Data for this task section start

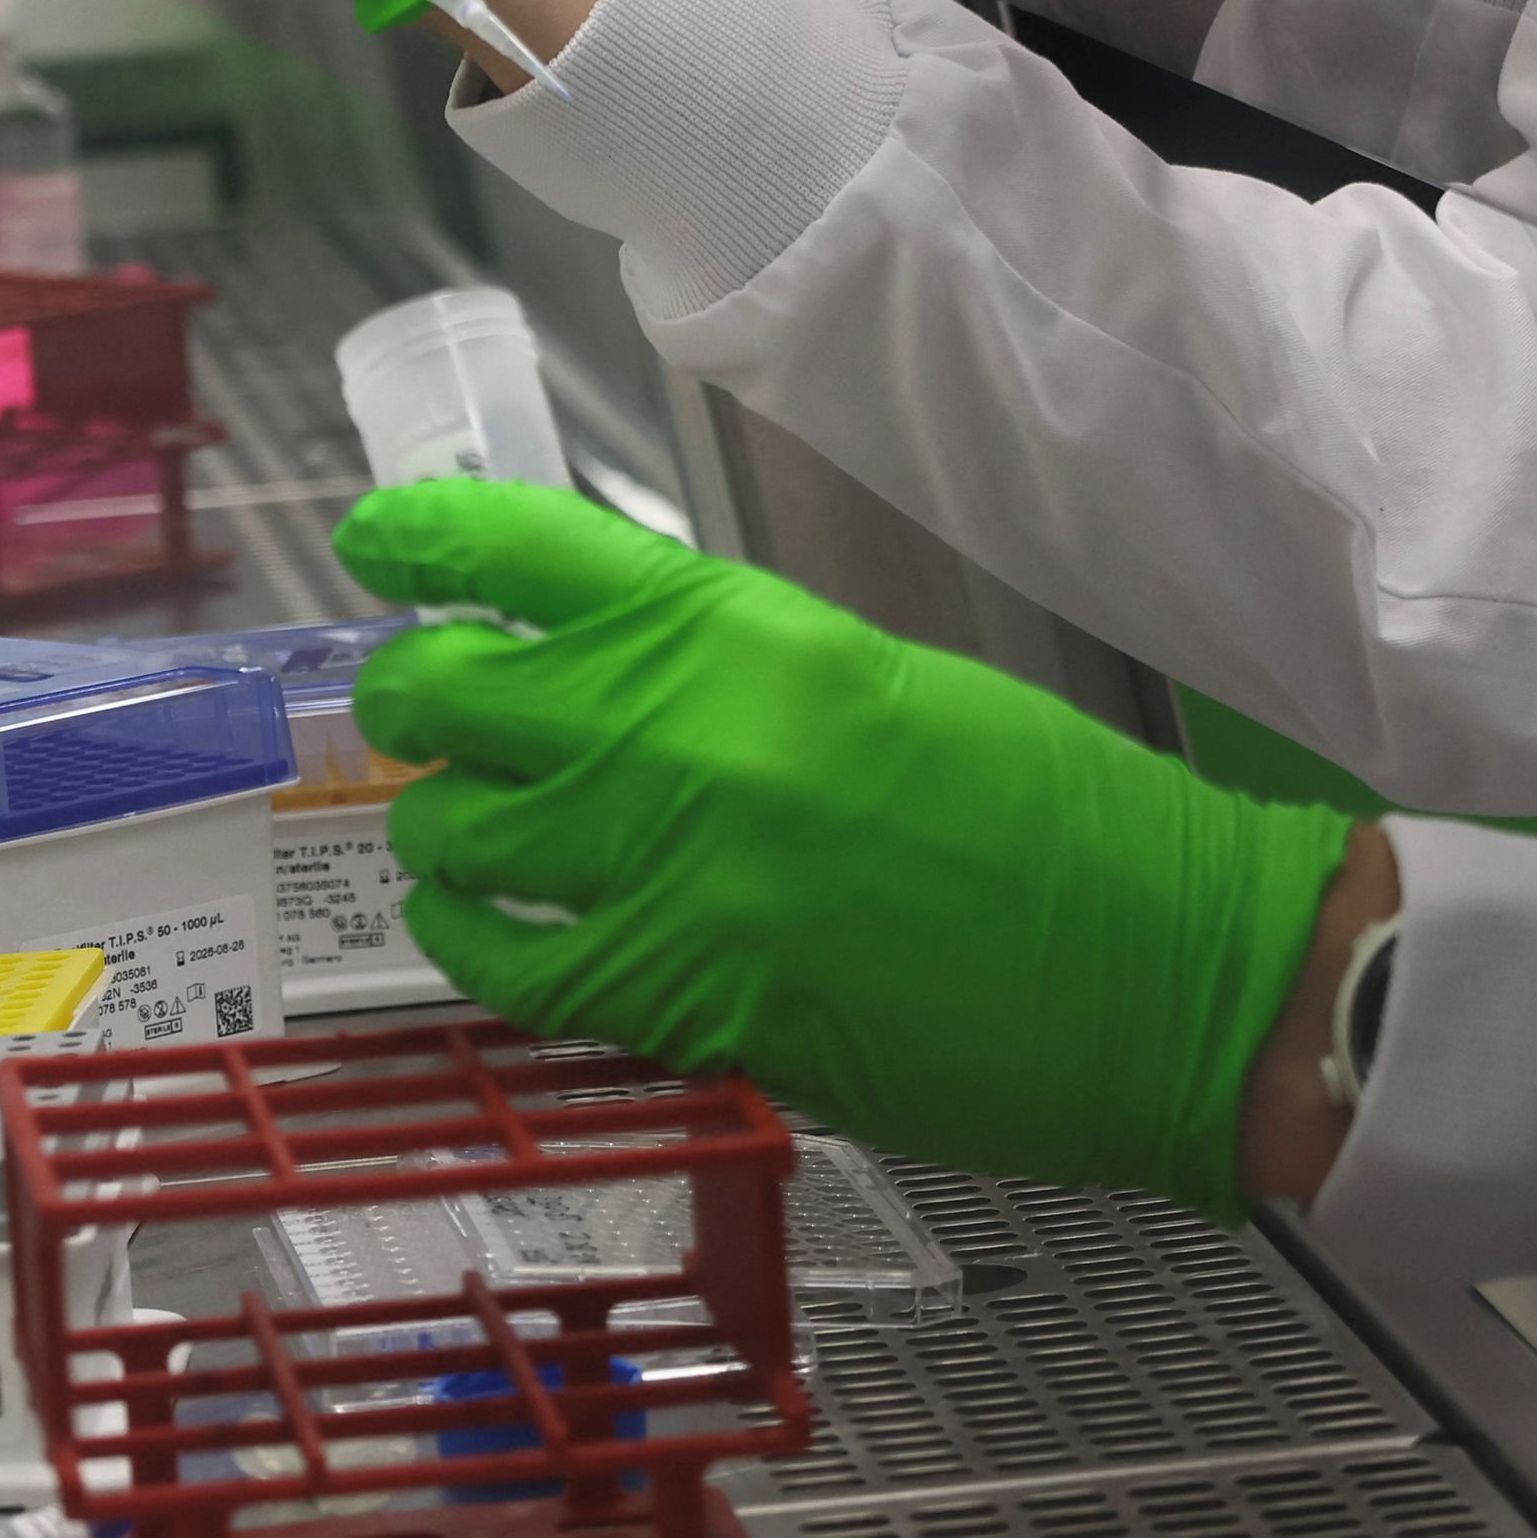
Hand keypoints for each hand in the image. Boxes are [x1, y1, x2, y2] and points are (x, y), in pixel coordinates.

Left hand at [336, 482, 1356, 1214]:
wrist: (1160, 965)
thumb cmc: (1051, 825)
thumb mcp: (875, 681)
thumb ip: (719, 669)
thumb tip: (591, 673)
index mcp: (741, 628)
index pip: (517, 547)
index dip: (417, 539)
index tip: (376, 543)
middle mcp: (682, 732)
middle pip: (447, 690)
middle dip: (414, 704)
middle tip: (428, 721)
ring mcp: (671, 869)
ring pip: (450, 831)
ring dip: (441, 834)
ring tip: (467, 840)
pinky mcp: (683, 998)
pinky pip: (503, 963)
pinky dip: (470, 946)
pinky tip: (483, 935)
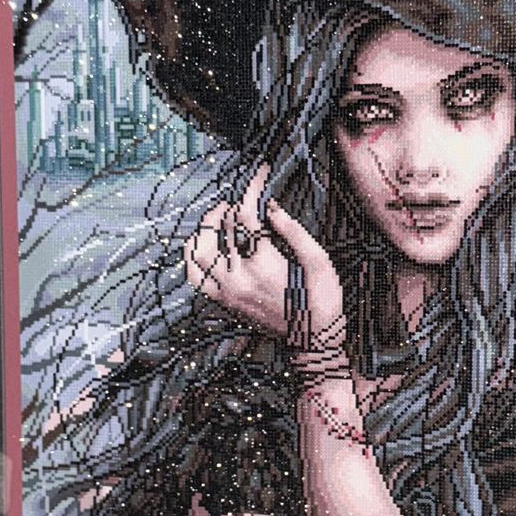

Data for this task section end

◆ Exercise instructions ◆
Write every record out again exactly, omitting the pictures they hold.

◆ Exercise output ◆
Hand keypoints for each hand in the image. Boxes are [x1, y1, x2, y2] and points are (x, y), in pixel coordinates.

Left hand at [336, 482, 1356, 1214]:
wrist: (1160, 965)
thumb cmc: (1051, 825)
thumb mcp: (875, 681)
thumb ip: (719, 669)
thumb tip: (591, 673)
index mcp: (741, 628)
index pip: (517, 547)
index dip: (417, 539)
index tip: (376, 543)
middle mcp: (682, 732)
middle pip: (447, 690)
middle dip: (414, 704)
middle tip: (428, 721)
ring mcp: (671, 869)
ring pip: (450, 831)
ring dip: (441, 834)
ring tip: (467, 840)
pinky mcp: (683, 998)
pinky pip: (503, 963)
pinky dip: (470, 946)
pinky tip: (483, 935)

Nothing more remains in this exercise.